Suffira-t-il à restaurer l’ensemble des écoles dans un laps de temps de cinq ans, puisqu’on évoque souvent des programmes quinquennaux du ministère, alors que nous en sommes encore au stade de la première école ? Tant d’actions à entreprendre sur le modèle de ce qui sera entrepris très prochainement à Jebel Semama. La restauration de l’école «Tarbakhana» constitue, en quelque sorte, un projet pilote qui ne devra pas rester sans suite et devra s’étendre à d’autres établissements scolaires en milieu rural en priorité. Un travail de longue haleine qui nécessite la communion entre les gouvernants et les institutions financières pour obtenir un résultat tangible car la décadence programmée du système éducatif ne date pas d’hier. Le retard considérable et le manque de moyens dans les institutions publiques par rapport aux écoles privées ont fini par créer un gouffre.

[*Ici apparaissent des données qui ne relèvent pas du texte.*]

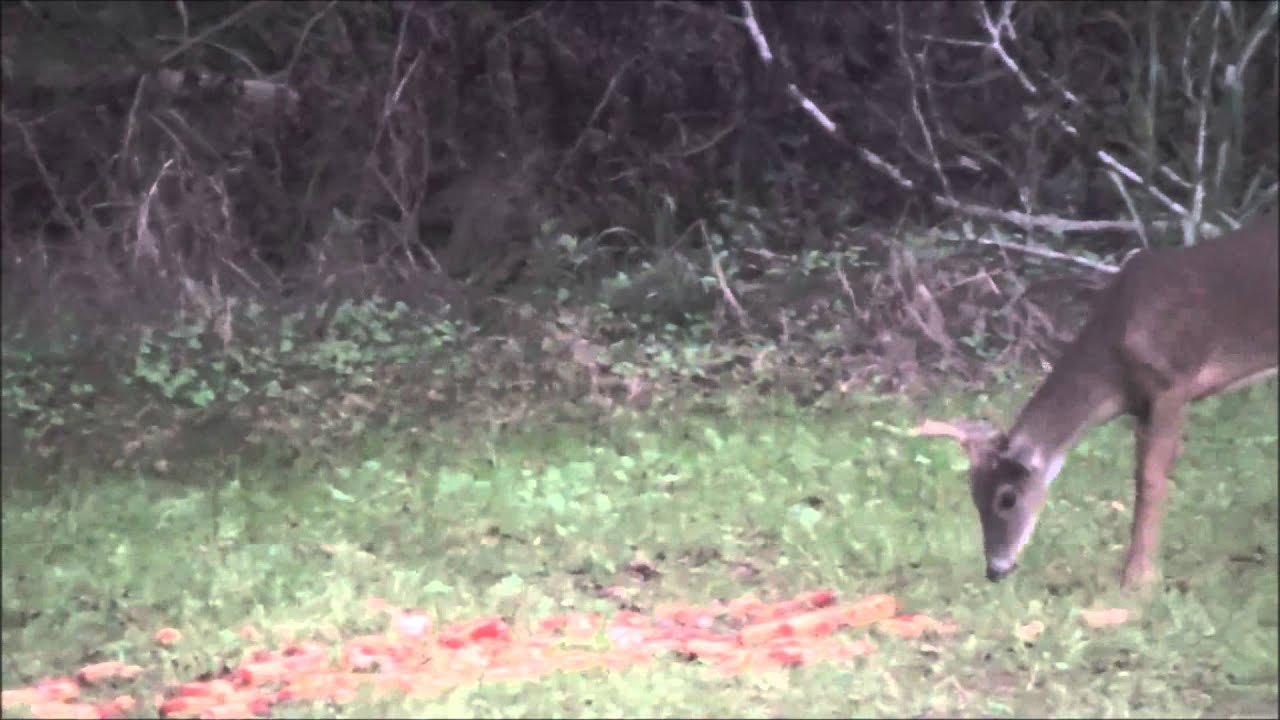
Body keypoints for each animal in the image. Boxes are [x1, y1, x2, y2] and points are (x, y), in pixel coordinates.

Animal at [914, 210, 1278, 589]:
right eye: (974, 496)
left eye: (1007, 498)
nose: (995, 569)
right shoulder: (1142, 404)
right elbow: (1139, 478)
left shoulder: (1171, 383)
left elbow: (1151, 481)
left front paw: (1137, 580)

C’est un secret de polichinelle que d’affirmer que les écoles publiques battent de l’aile avec la déferlante d’images du mal-être des élèves qui s’assoient sur leurs sacs à dos, faute de bancs, de trois élèves par banc dans certaines écoles à Kerkennah en pleine distanciation sociale requise pour lutter contre la propagation du covid-19, malgré l’amélioration de la situation de la crise sanitaire… L’école publique ne fait plus rêver, on ne mise plus sur le savoir à long terme, l’abandon scolaire continue, faute d’infrastructure scolaire digne de ce nom. Un plan d’urgence national, notamment en milieu rural et dans les zones défavorisées du pays, doit être mis en exécution pour restaurer l’ensemble des écoles du pays et toutes les défaillances constatées. Une cartographie des régions prioritaires et ciblées doit informer l’opinion publique sans plus tarder pour que les efforts et les fonds aillent là où il faut, à commencer par les écoles les plus durement touchées, sous peine de passer à côté du sujet.